TEXTE À EXAMINER
● ● ● ● ●

Je vous avoue que je n’arrive pas à dire qu’une de ces deux attitudes serait la seule juste, et l’autre fausse. Tous nos choix éthiques restent marqués par l’ambiguïté, l’imperfection, parce que nous sommes pécheurs. Mais ce qui est certain, c’est que tout chrétien, là où il se trouve, peut être sel de la terre ou lumière du monde, en rendant témoignage à Jésus-Christ. Lui seul est notre paix, lui seul nous apporte la paix définitive.

J’ai bien connu une personne qui avait toujours été élevée dans la religion et qui a mis fin à ses jours de manière brutale. Va-t-elle ou est-elle en enfer ? [Alexandre]

Cette idée est répandue. Je me souviens qu’une famille qui m’avait appelé à célébrer les obsèques d’un de ses membres m’avait caché qu’il s’était suicidé, par peur d’essuyer un refus de ma part, et pensant probablement que la présence d’un pasteur assurerait automatiquement le départ du défunt vers le ciel.. Double erreur !

● ● ● ● ●

DONNÉES À ANALYSER
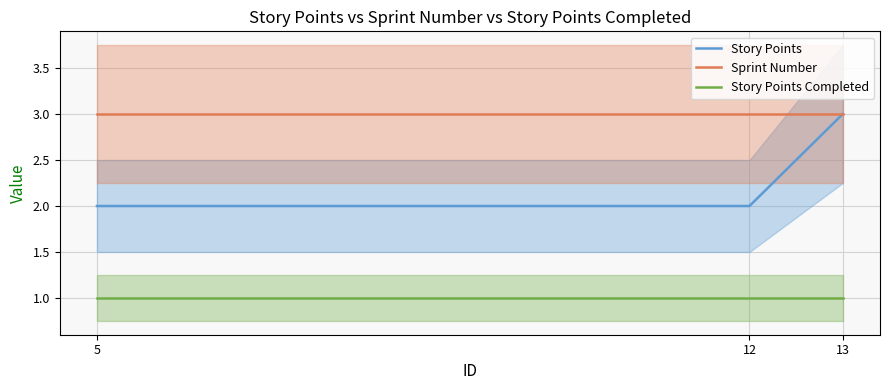

Rank the series by their average value, from highest to lowest.

Sprint Number, Story Points, Story Points Completed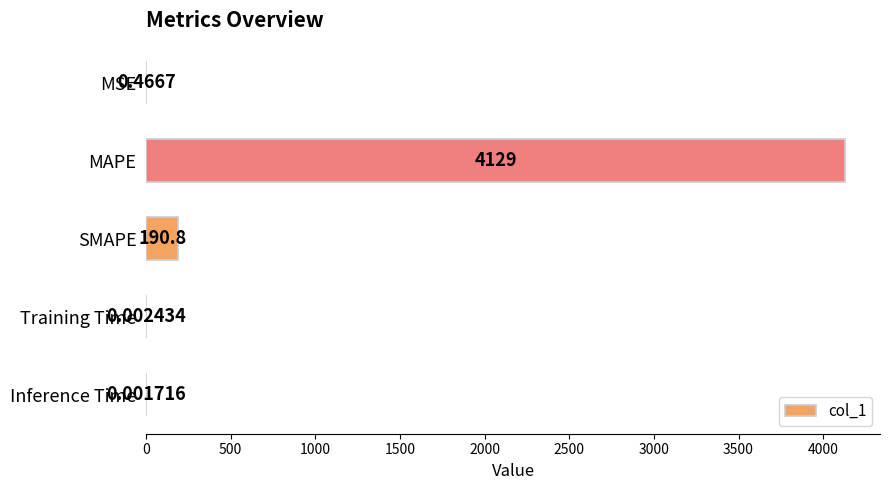

At which category does the chart reach its peak across all series?

MAPE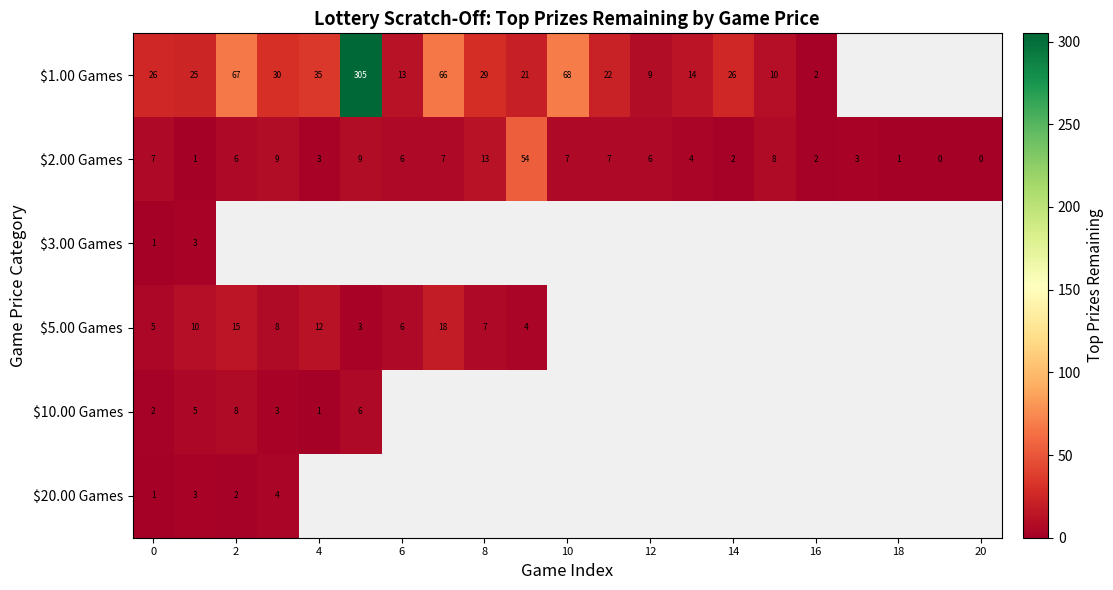

The value of $1.00 Games at 16 is 2. True or false?

True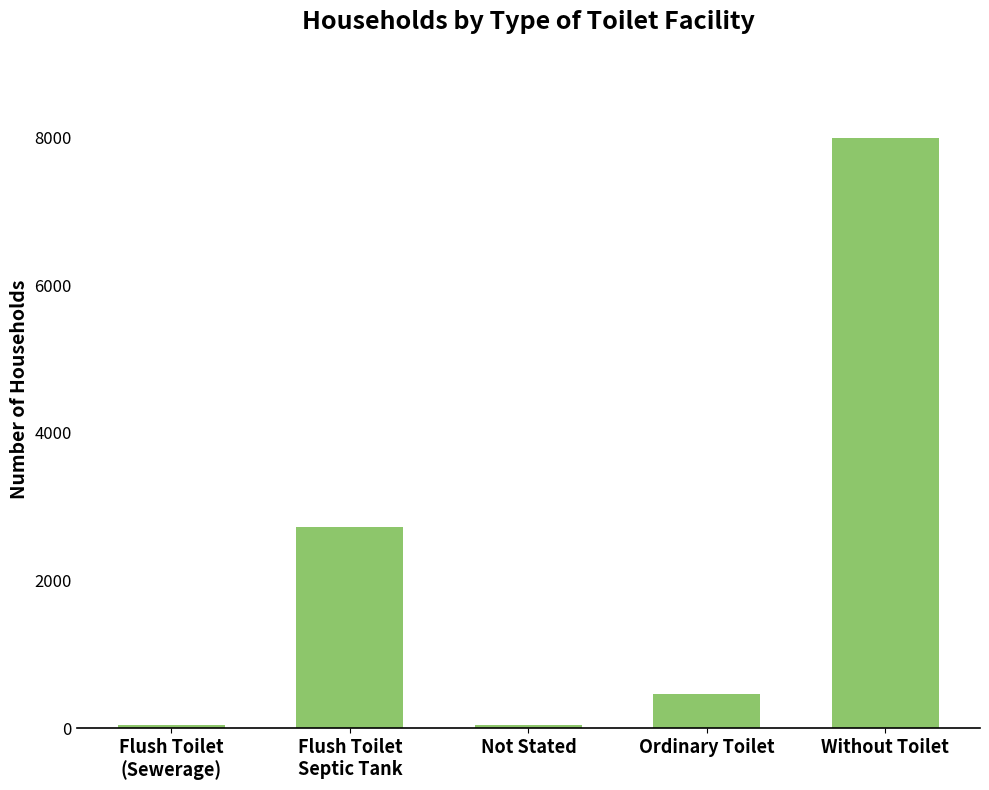

What is the label of the 5th bar from the left?

Without Toilet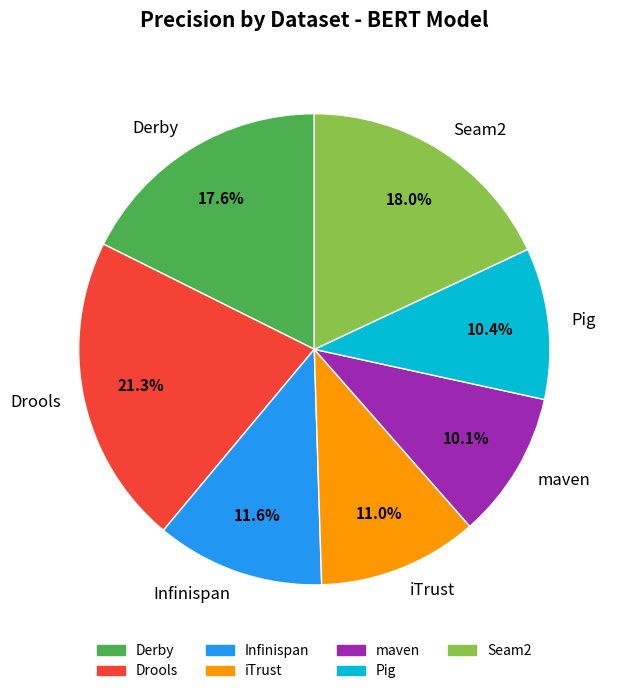

Count the number of slices in the pie.

7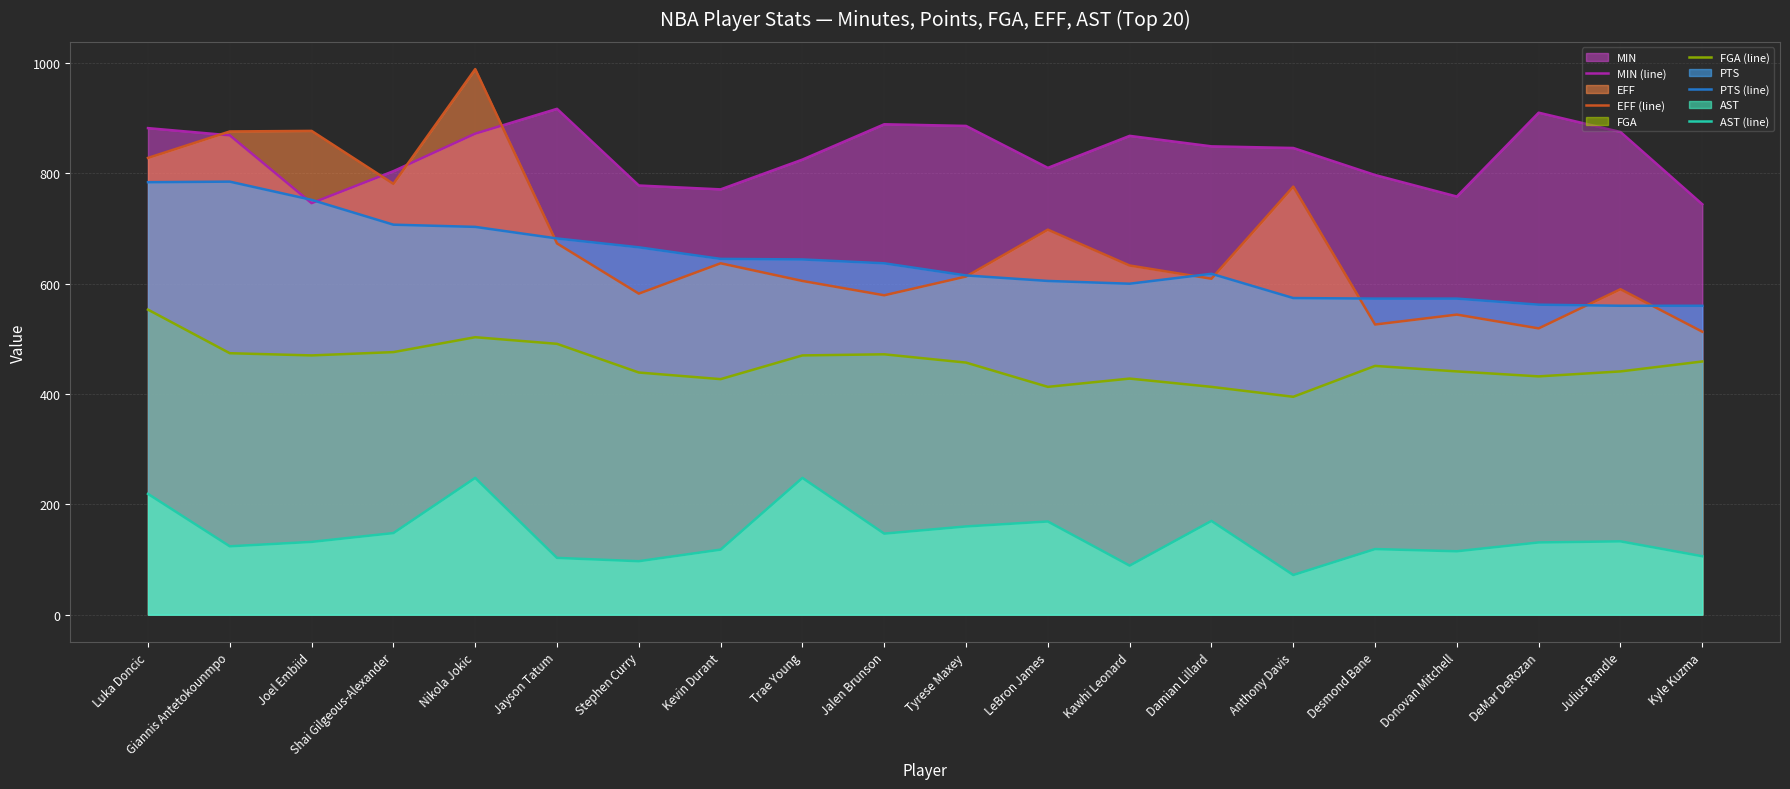

What is the minimum value for FGA (line)?

395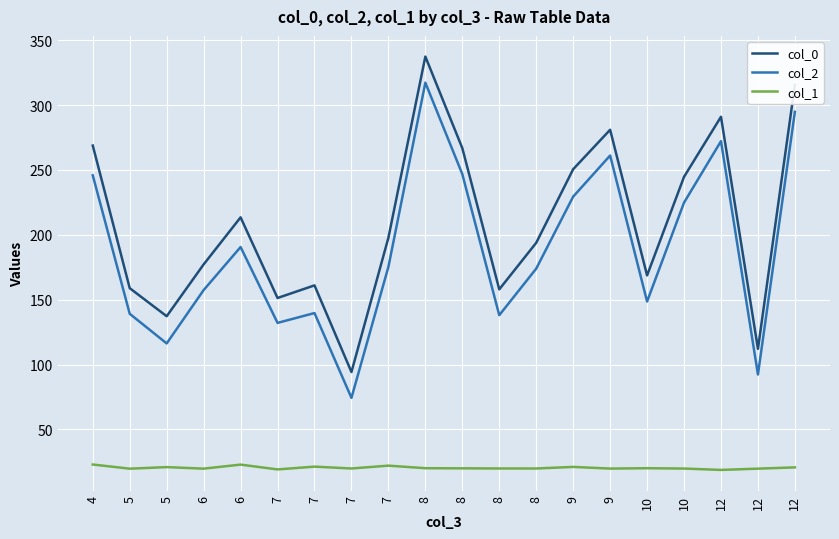

Is the value of col_0 at 7 greater than the value of col_1 at 7?

Yes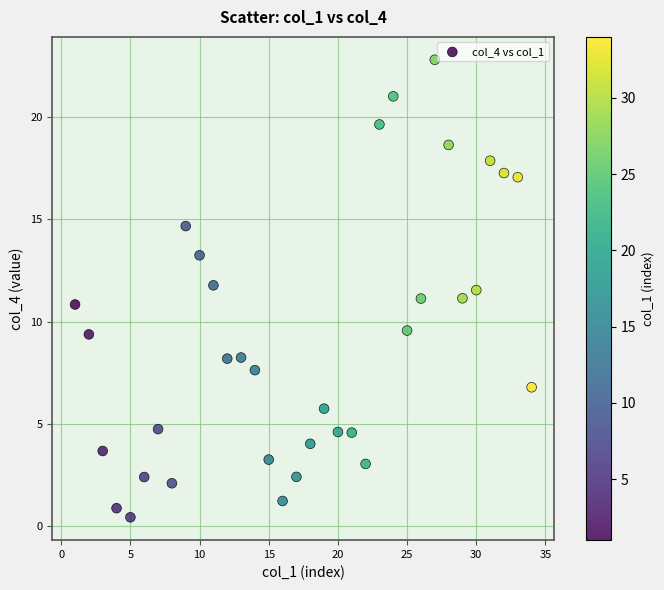

What is the range of Y values (max minus min)?

22.4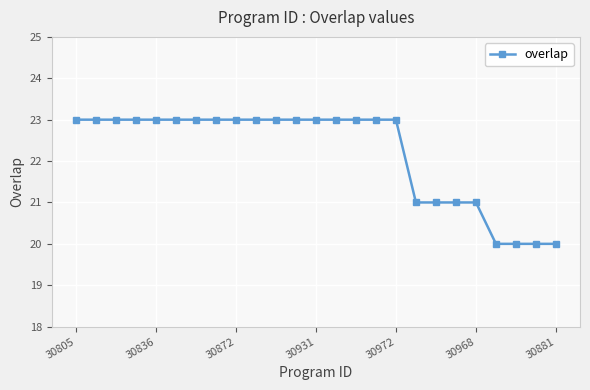

What is the greatest value displayed?

23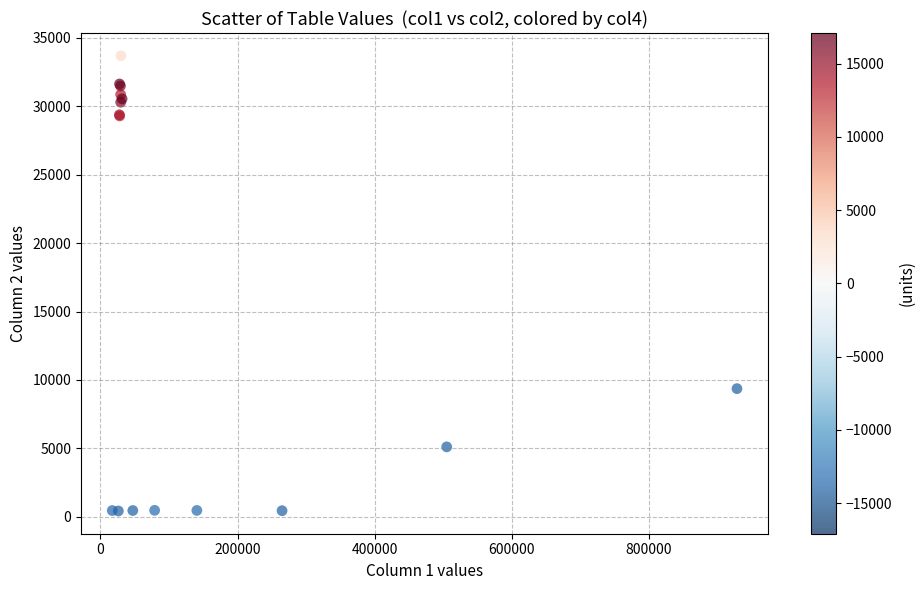

What Y value in the scatter plot is closest to 17058?

9369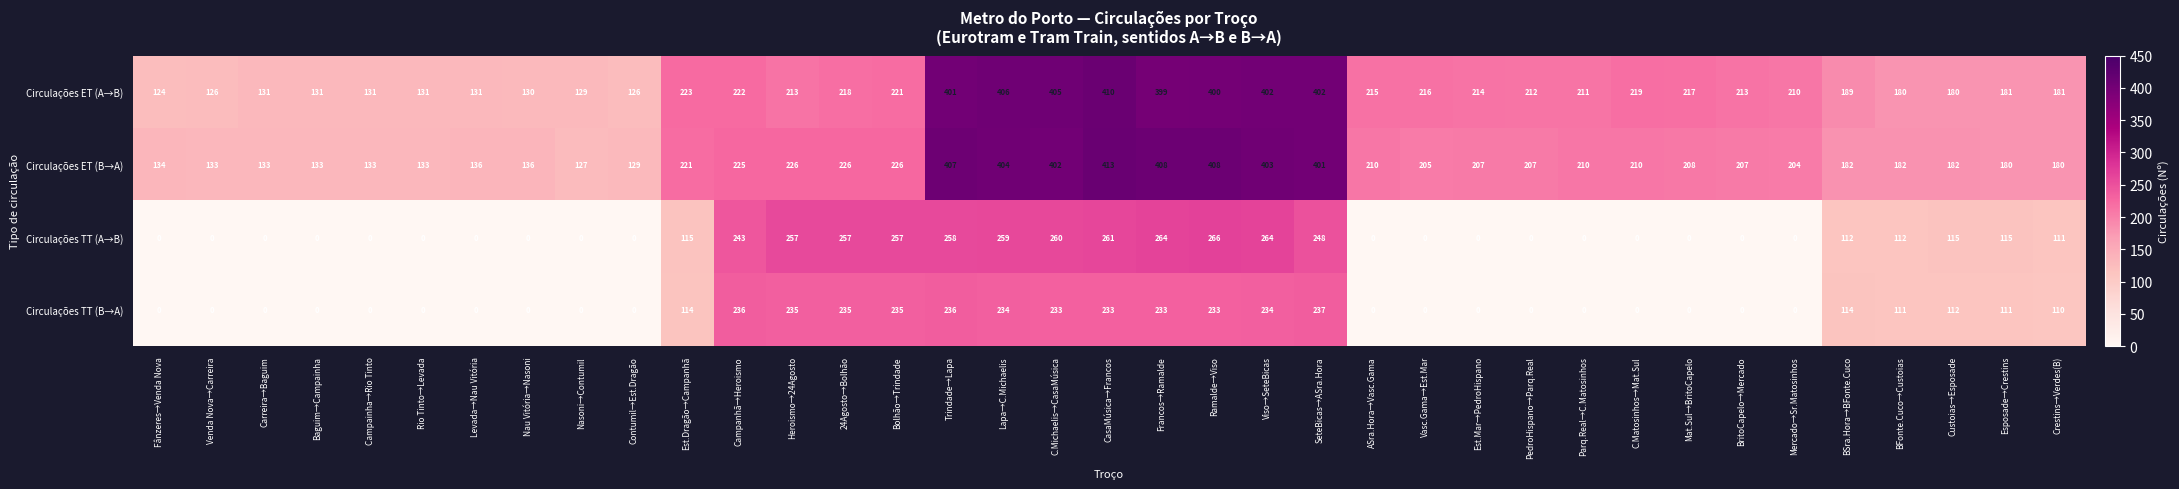

Which series has the largest total across all categories?

Circulações ET (B→A)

● ● ● ● ●

TRAVAIL DEMANDÉ
1) D'après le texte à examiner, pour quelle raison tous nos choix éthiques restent-ils marqués par l'ambiguïté et l'imperfection ?
2) Recopiez mot pour mot le passage du texte à examiner allant de « Cette idée est » à « ciel.. Double erreur ! ».

RÉPONSES ATTENDUES
1) Parce que nous sommes pécheurs.

2)
Cette idée est répandue. Je me souviens qu’une famille qui m’avait appelé à célébrer les obsèques d’un de ses membres m’avait caché qu’il s’était suicidé, par peur d’essuyer un refus de ma part, et pensant probablement que la présence d’un pasteur assurerait automatiquement le départ du défunt vers le ciel.. Double erreur !